# Bonding with Another Dog/Poo?



## thevegancuddler (Aug 24, 2013)

I've had Emma since about April now, and she's a delight, but a handful! The people I adopted her from told me she was four, but I'm guessing she's more like seven. I'm taking her to the vet, Monday, in any case. She has a few minor health things going on (a cough, a nervous bladder, separation anxiety), and needs shot updates.

She is my first dog, and is definitely a handful! I have cats as well, but they mostly do their own thing, and come up to you when they want attention. As you know, dogs certainly aren't like that! 

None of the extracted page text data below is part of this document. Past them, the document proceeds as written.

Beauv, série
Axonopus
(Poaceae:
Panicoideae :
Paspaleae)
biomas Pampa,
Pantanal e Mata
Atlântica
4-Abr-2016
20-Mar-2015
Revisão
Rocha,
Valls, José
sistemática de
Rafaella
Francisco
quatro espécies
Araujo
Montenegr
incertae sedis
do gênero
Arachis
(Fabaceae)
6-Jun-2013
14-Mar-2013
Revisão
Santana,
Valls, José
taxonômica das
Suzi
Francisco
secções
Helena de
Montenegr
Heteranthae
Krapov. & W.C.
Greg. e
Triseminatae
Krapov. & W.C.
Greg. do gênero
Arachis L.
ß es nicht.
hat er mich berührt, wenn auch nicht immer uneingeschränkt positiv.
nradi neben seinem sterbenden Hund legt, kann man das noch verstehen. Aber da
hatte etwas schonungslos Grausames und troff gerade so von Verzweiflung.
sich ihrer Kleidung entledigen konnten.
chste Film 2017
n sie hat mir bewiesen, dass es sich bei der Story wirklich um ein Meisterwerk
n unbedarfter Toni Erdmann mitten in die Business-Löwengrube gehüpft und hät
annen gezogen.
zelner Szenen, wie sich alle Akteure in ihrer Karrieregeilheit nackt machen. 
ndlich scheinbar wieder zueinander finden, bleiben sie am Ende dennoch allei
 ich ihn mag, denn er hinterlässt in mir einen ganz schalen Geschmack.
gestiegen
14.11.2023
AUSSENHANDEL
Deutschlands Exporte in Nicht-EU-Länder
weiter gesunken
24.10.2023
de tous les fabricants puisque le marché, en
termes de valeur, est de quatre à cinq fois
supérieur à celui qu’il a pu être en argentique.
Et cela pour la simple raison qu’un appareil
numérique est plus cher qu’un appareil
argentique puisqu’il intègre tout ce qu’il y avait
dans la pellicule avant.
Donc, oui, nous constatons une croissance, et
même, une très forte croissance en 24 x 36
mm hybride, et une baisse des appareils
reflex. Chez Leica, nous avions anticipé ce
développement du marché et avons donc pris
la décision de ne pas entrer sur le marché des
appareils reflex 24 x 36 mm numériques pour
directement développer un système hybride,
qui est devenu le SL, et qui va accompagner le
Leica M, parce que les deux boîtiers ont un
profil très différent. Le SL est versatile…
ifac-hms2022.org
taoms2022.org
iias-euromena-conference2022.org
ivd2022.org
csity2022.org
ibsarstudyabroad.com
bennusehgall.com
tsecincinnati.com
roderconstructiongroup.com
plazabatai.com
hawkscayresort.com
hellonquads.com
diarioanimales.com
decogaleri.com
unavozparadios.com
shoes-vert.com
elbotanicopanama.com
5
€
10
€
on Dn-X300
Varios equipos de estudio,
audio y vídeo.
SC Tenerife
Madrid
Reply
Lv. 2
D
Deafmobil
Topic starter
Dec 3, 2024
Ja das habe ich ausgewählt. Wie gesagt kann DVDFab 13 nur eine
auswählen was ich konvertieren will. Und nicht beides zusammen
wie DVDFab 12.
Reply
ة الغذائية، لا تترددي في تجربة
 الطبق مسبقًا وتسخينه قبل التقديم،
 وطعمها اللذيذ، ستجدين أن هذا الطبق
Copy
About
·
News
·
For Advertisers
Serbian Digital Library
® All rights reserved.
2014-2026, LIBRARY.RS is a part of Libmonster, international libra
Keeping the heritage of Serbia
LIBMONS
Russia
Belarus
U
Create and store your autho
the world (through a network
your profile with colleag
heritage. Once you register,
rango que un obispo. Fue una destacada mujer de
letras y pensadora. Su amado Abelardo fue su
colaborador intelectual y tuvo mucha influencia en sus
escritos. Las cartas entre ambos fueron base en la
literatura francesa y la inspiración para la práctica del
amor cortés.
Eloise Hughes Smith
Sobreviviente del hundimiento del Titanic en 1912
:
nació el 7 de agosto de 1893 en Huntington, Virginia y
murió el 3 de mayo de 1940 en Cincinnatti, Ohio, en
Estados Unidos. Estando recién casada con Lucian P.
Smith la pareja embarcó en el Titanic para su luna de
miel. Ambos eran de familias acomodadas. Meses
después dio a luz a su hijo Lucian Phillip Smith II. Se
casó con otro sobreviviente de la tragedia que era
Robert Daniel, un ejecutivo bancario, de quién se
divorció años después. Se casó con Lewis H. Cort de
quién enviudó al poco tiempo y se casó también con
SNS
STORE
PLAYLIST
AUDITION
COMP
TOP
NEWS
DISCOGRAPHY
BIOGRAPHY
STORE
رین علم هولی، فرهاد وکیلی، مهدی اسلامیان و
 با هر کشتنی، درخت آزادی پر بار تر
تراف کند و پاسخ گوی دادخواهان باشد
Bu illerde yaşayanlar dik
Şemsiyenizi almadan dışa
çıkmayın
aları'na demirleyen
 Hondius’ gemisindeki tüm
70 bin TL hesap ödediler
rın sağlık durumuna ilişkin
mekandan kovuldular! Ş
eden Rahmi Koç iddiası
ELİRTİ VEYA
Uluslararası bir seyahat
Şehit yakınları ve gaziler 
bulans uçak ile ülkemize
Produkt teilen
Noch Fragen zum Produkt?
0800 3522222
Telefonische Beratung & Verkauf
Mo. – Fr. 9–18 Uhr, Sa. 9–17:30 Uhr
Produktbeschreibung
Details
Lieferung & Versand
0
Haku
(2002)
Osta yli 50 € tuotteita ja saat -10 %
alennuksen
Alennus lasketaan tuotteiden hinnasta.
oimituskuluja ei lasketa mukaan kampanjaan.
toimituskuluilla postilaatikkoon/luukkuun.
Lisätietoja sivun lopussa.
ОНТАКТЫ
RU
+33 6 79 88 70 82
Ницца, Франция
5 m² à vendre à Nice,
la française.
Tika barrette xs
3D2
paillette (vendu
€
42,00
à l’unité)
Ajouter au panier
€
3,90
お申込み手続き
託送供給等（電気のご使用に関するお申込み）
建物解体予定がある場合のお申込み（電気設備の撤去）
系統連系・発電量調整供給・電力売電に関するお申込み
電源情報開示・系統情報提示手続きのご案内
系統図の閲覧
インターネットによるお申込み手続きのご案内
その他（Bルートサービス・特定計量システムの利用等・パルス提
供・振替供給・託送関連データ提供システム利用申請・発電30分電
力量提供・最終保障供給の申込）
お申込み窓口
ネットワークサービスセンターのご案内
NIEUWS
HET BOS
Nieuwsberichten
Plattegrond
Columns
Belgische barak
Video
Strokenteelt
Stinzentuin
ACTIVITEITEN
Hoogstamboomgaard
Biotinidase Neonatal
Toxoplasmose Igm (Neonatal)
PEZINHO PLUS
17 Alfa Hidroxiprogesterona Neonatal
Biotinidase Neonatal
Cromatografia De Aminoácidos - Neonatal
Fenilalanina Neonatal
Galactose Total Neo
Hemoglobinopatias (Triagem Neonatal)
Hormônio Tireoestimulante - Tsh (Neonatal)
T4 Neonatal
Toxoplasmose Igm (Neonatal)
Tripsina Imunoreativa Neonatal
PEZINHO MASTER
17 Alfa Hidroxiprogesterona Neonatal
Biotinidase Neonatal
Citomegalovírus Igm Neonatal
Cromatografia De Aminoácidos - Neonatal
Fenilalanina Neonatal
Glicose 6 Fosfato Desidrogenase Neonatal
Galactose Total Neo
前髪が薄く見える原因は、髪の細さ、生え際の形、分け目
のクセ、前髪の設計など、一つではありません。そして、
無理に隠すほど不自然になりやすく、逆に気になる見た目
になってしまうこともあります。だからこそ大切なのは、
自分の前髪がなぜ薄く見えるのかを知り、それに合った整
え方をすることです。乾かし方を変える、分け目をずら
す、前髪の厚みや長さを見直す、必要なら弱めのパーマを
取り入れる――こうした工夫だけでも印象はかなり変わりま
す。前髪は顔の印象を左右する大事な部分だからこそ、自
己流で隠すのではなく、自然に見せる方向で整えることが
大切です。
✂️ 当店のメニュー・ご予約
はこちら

My question is, would it enhance her quality of life significantly to have another dog/another poo around her own age? Or would she be just as happy being the only doggie? She does throw a fit whenever I leave the house, settling only after five - fifteen minutes of me not coming back. She seems interested in small dogs, but terrified of big ones. Would she be happy with another dog? Or do dogs really prefer to be with just their people? I'm torn!


----------



## tessybear (May 1, 2011)

Lots of people I know have two cockapoos. I think they get on very well in general with other dogs and cats. Mine are such good company for each other when I am at work and when they go to kennels. It may be best to get a boy this time and a puppy who she can train up to leanrn his place as number two in your household.


----------